Retirar o câmbio do carro sem retirar a traseira, seria como desmontar um cabide sem tirar a camisa de cima dele. Como a estrutura está concentrada em um único ponto, contudo, isso é um trabalho mais fácil do que parece: o mecânico precisa, resumidamente, soltar apenas as linhas hidráulicas do câmbio e dos freios, os chicotes elétricos que ligam a porção final do carro, e parte do escape. Aí é só desaparafusar o câmbio do motor e afastar as duas partes.

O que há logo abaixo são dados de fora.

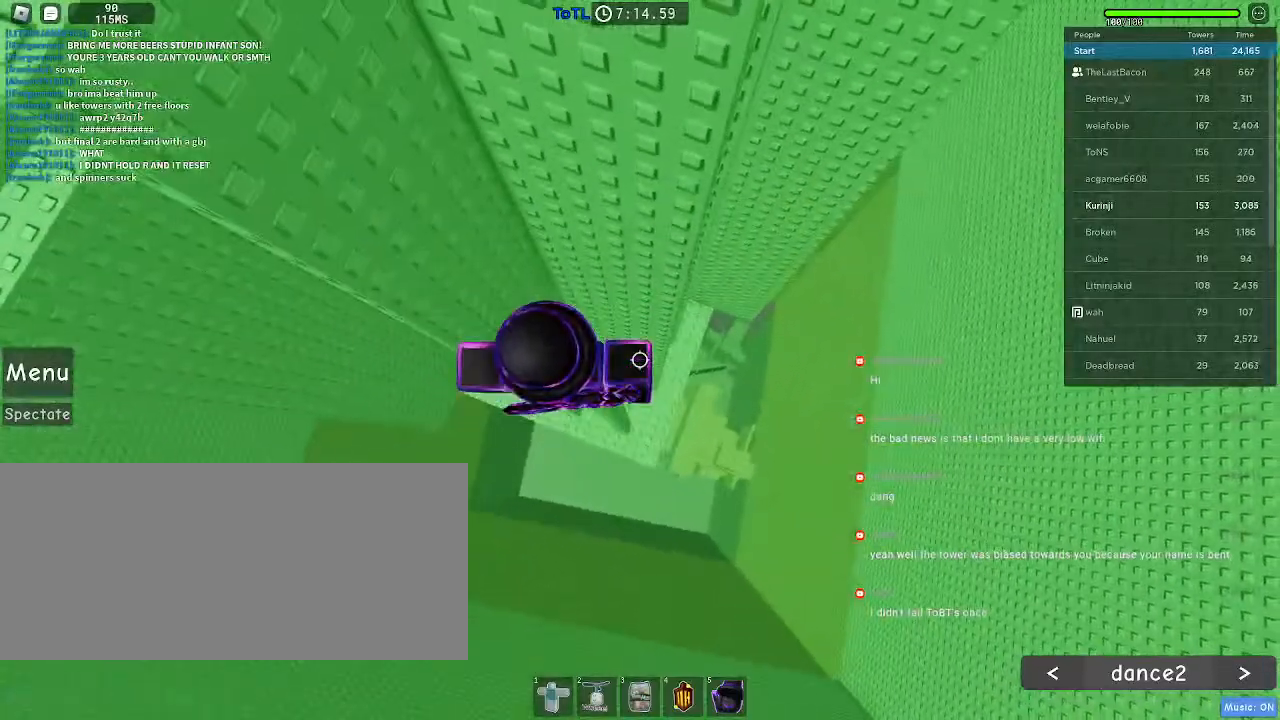
{"keys": ["d"], "mouse": [], "events": [[333, "d", "down"]]}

Se você está se perguntando sobre a cobertura do motor, removê-la é mais fácil do que parece: basta soltar as duas dobradiças que a prendem ao carro. Estas imagens do manual da F50 dão uma boa noção de como a carroceria é formada e onde ficam as dobradiças:

Esse layout mecânico se deve a algo que já mencionamos exaustivamente no FlatOut: a F50 tem seu V12 derivado do motor Tipo 036 da Ferrari 641, que disputou a F1 na temporada de 1990. A F1 adotou o motor estrutural como padrão de construção a partir de 1967, quando a Lotus desenvolveu o 49 com essa configuração para cumprir à risca à filosofia de Colin Chapman (simplifique e adicione leveza). O motor estrutural simplifica ao máximo a construção do carro, facilitando também sua manutenção, especialmente no caso dos Fórmula 1 não-carenados dos anos 1960.

A ideia, aliás, veio do trator Ford Fordson, dos anos 1930, que era basicamente um motor ligado aos eixos, e coberto pelo tanque de combustível. O banco ficava sobre o eixo traseiro, entre as rodas.

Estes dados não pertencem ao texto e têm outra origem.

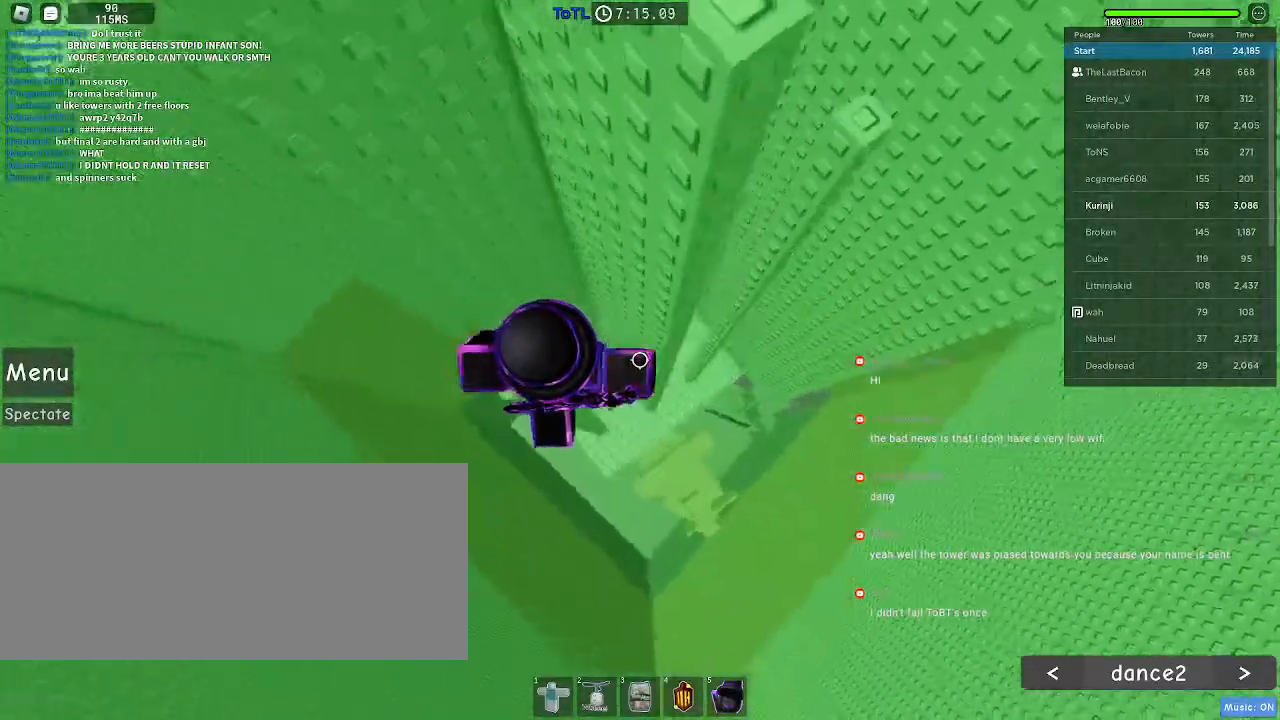
{"keys": ["d", "space"], "mouse": [], "events": [[33, "space", "down"]]}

Antes da F50, o De Tomaso Vallelunga usou o motor como componente estrutural. Havia um subchassi tubular que era apoiado sobre a transmissão de Fusca instalada em posição invertida e com engrenagens Hewland.

Nesse caso, a troca de embreagem não exige a desmontagem da traseira, mas o transeixo precisa ser removido da mesma forma, deixando o subchassi apoiado somente na carroceria, sem estabilidade estrutural.

Por último, antes do Lotus 49 havia o Lancia D50, que foi o primeiro Fórmula 1 a usar o motor como componente estrutural.

Contudo, ele ainda era um carro de motor dianteiro, então o motor fazia a ligação do chassi spaceframe do cockpit com o eixo dianteiro. Mesmo assim, a troca da embreagem do D50 era exatamente como a da F50, porém separando a dianteira do restante do carro em vez da traseira.